Actually The Hornets when in Charlotte were one of if not the best team attendence wise. If wasnt for Shin there would of been no move. Why do you think the NBA wants a team back here so bad? It's not because the fans never attended the games it's because they know it's a great city. With Johnson things are only going to look up.


----------



## cantgetright (Jun 11, 2003)

even through the 2 bad seasons the Charlotte Hornets have the highest avg attendance for any franchise in league history.


----------



## mattyc (Nov 1, 2003)

The Expansion Draft is gonna be very exciting, not only for Bobcat fans but NBA fans in general. Can't wait.


----------



## go49ers (Nov 5, 2003)

Im fed up with the nba anyways, the quality of play has gone way down and the savior of the nba is an 18 year old. I used to like te hornets and supported them in even the bad year but got tired of shinnridge and the circus clowns.
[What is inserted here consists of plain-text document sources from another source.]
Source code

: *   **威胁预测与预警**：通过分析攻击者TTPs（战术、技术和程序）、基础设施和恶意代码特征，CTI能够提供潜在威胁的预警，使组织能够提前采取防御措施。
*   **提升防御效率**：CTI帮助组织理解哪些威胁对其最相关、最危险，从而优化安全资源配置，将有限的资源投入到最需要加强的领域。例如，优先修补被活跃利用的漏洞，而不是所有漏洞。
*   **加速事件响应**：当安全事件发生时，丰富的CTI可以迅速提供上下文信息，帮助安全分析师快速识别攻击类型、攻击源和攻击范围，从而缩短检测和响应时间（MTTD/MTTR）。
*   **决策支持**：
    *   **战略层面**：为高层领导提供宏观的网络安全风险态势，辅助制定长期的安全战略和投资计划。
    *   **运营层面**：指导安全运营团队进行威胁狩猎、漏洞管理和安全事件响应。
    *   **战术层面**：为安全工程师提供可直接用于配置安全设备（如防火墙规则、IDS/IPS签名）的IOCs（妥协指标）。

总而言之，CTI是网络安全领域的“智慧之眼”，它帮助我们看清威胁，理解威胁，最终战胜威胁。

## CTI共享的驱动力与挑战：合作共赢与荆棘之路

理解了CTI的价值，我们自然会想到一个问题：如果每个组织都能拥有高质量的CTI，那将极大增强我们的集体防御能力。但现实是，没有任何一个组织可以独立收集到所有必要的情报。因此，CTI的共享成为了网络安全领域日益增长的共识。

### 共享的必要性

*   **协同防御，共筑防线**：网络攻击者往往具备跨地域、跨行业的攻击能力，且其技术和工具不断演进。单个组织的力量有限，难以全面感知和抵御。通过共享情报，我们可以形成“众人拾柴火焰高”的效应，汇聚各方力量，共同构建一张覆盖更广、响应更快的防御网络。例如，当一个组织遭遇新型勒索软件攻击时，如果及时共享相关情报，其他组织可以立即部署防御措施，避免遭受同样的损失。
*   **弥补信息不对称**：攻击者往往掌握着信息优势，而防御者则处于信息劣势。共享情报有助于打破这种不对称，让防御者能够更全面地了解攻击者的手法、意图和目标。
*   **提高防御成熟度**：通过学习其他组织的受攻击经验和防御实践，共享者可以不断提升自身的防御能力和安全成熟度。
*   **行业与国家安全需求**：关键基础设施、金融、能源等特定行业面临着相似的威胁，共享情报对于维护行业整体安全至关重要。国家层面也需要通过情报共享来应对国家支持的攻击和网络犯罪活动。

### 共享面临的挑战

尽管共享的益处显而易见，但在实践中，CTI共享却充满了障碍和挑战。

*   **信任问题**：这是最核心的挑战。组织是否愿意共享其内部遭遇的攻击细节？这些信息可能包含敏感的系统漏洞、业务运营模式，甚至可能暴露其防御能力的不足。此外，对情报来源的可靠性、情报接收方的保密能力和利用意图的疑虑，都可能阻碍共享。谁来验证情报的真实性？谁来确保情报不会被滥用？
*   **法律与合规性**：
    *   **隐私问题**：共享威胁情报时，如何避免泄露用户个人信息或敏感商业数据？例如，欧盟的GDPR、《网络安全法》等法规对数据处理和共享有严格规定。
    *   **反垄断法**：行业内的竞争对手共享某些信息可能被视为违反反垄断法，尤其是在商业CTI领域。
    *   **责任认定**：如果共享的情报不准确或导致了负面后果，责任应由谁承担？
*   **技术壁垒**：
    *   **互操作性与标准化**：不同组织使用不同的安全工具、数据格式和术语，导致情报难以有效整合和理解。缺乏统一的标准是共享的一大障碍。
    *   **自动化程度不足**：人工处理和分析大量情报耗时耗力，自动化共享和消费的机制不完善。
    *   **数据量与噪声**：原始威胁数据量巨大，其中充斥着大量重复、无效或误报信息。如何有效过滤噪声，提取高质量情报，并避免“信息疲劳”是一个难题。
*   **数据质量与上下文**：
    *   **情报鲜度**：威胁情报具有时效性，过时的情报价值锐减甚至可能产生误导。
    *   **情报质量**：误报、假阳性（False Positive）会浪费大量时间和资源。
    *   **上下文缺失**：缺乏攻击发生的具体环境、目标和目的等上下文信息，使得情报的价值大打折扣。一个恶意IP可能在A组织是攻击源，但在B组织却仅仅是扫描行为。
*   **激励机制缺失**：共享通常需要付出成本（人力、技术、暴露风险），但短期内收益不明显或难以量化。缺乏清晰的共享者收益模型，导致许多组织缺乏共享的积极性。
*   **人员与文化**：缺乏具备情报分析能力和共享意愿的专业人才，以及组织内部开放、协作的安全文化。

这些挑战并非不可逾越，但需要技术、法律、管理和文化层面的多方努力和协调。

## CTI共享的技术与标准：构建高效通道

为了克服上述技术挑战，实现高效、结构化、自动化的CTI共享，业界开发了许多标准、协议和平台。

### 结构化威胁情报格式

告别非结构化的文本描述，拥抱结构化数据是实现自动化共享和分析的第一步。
Now I could care less about the bobcats!


----------



## XCoRyX (Feb 19, 2003)

i just started to get into basketball VERY seriously again so the whole expansion draft deal isnt always basic for me..i was alive when vancouver and toronto started of,but was young so i wasnt into it too much and stuff,as seriously as i am now..and now,i am VERY excited and highly anticipating this expansion draft..ill be surely watching or somehow getting details of the exp. draft pick by pick


----------